Dr. George Bloom, a Professor of Biology, Cell Biology and Neuroscience, and Chair of the Department of Biology at the University of Virginia (UVA), speaks about Amyloid-β and Tau, the Trigger and Bullet in Alzheimer’s Disease Pathogenesis.
The defining features of Alzheimer's disease (AD) include conspicuous changes in both brain histology and behavior. AD brain is characterized microscopically by the combined presence of two classes of abnormal structures, extracellular amyloid plaques and intra-neuronal neurofibrillary tangles, both of which comprise insoluble, densely packed filaments. The soluble building blocks of these structures are amyloid-β (Aβ) peptides for plaques and tau for tangles. Aβ peptides are proteolytic fragments of the transmembrane amyloid precursor protein (APP), whereas tau is a brain-specific, axon-enriched microtubule-associated protein.

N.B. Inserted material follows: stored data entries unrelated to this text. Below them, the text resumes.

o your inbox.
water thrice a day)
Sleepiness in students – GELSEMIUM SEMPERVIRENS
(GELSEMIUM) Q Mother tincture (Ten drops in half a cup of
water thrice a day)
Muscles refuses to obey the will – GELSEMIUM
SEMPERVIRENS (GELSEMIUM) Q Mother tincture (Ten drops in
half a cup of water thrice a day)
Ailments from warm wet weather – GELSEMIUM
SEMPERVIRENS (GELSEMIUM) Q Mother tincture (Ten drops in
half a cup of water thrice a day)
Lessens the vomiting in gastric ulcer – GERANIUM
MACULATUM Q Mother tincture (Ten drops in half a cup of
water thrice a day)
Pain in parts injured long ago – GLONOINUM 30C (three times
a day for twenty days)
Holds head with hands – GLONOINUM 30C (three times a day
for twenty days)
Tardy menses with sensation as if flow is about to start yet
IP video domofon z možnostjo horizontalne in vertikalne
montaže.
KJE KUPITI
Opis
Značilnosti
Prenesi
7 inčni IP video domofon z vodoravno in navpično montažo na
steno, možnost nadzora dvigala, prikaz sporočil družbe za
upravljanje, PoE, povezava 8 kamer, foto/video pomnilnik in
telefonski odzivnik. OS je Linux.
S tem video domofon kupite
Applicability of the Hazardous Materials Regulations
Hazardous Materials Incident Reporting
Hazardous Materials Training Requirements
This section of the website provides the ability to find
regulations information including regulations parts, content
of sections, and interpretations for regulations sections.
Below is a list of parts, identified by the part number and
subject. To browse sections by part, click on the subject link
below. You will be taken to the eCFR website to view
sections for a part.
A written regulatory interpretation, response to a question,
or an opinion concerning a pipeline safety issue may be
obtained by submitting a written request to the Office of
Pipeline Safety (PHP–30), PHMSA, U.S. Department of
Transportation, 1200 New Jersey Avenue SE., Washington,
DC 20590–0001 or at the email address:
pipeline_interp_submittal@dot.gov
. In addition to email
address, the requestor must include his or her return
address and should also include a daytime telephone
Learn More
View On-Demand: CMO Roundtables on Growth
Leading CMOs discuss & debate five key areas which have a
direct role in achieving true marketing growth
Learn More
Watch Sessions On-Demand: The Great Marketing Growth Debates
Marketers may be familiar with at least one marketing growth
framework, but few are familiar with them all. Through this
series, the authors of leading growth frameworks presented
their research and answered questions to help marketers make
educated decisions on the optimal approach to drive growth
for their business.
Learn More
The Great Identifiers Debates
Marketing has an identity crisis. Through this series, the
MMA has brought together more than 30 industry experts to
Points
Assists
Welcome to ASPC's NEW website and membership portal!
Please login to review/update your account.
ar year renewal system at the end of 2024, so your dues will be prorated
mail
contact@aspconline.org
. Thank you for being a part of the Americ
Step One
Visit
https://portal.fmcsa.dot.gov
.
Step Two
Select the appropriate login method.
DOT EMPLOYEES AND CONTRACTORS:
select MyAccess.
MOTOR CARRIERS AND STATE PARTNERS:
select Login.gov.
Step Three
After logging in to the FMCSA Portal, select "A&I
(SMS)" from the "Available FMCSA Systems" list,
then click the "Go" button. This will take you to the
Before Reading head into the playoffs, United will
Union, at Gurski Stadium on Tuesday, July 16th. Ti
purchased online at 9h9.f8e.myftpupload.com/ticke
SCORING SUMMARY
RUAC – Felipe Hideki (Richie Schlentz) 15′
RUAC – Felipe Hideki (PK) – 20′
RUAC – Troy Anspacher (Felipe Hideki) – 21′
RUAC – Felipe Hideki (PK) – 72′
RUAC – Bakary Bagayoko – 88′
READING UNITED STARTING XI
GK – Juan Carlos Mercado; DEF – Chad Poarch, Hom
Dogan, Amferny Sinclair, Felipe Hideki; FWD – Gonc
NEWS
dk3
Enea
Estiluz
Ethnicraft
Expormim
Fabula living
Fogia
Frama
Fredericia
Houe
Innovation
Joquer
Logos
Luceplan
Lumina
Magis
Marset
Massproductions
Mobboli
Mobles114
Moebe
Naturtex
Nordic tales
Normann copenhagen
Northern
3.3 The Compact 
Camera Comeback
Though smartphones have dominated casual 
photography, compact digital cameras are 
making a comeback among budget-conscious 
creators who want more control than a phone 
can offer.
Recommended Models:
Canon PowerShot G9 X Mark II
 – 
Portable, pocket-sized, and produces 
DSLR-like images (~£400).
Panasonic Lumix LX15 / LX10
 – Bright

The behavioral symptoms of AD correlate with the accumulation of plaques and tangles, and are a direct consequence of the damage and destruction of synapses that mediate memory and cognition. Synapse loss can be caused by the failure of live neurons to maintain functional axons and dendrites, or by neuron death. During the past dozen years, a steadily accumulating body of evidence has indicated that soluble forms of Aβ and tau work together, independently of their accumulation into plaques and tangles, to drive healthy neurons into the diseased state, and that hallmark toxic properties of Aβ require tau.
Dr. George Bloom's seminar will highlight his lab's work aimed at unraveling the Aβ-induced, tau-dependent signaling pathways that cause AD.